Requirements:
Rewrite the records from the line with "order: Hemiptera" through the end of the records, putting "division" wherever "phylum" stands and changing nothing else.

Extracted data:
· · · · · · ·

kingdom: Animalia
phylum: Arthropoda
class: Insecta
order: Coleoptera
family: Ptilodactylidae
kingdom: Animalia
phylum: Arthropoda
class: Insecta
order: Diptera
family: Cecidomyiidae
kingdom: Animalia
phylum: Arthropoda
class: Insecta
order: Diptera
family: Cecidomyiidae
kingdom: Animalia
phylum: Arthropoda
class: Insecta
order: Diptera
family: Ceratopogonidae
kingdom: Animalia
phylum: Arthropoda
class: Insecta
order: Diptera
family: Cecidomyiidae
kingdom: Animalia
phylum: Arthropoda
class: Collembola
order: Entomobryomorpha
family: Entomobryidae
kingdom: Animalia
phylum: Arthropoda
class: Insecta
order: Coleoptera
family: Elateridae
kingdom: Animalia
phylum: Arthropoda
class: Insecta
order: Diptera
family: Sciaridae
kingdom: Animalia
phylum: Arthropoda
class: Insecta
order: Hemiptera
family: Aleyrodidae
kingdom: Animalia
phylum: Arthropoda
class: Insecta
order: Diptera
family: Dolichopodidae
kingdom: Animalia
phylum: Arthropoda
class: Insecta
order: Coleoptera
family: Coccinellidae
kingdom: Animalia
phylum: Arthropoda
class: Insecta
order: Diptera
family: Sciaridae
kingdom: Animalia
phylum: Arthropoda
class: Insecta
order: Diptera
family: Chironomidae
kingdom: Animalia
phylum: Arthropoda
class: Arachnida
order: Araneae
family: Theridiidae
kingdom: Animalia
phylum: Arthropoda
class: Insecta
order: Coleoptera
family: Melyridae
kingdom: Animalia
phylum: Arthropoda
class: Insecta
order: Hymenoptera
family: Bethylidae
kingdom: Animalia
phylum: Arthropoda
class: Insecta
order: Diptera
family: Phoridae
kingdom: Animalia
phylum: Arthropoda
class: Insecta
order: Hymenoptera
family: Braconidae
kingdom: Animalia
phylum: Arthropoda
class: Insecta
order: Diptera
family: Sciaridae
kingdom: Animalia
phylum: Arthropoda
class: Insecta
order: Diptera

· · · · · · ·

Full response:
order: Hemiptera
family: Aleyrodidae
kingdom: Animalia
division: Arthropoda
class: Insecta
order: Diptera
family: Dolichopodidae
kingdom: Animalia
division: Arthropoda
class: Insecta
order: Coleoptera
family: Coccinellidae
kingdom: Animalia
division: Arthropoda
class: Insecta
order: Diptera
family: Sciaridae
kingdom: Animalia
division: Arthropoda
class: Insecta
order: Diptera
family: Chironomidae
kingdom: Animalia
division: Arthropoda
class: Arachnida
order: Araneae
family: Theridiidae
kingdom: Animalia
division: Arthropoda
class: Insecta
order: Coleoptera
family: Melyridae
kingdom: Animalia
division: Arthropoda
class: Insecta
order: Hymenoptera
family: Bethylidae
kingdom: Animalia
division: Arthropoda
class: Insecta
order: Diptera
family: Phoridae
kingdom: Animalia
division: Arthropoda
class: Insecta
order: Hymenoptera
family: Braconidae
kingdom: Animalia
division: Arthropoda
class: Insecta
order: Diptera
family: Sciaridae
kingdom: Animalia
division: Arthropoda
class: Insecta
order: Diptera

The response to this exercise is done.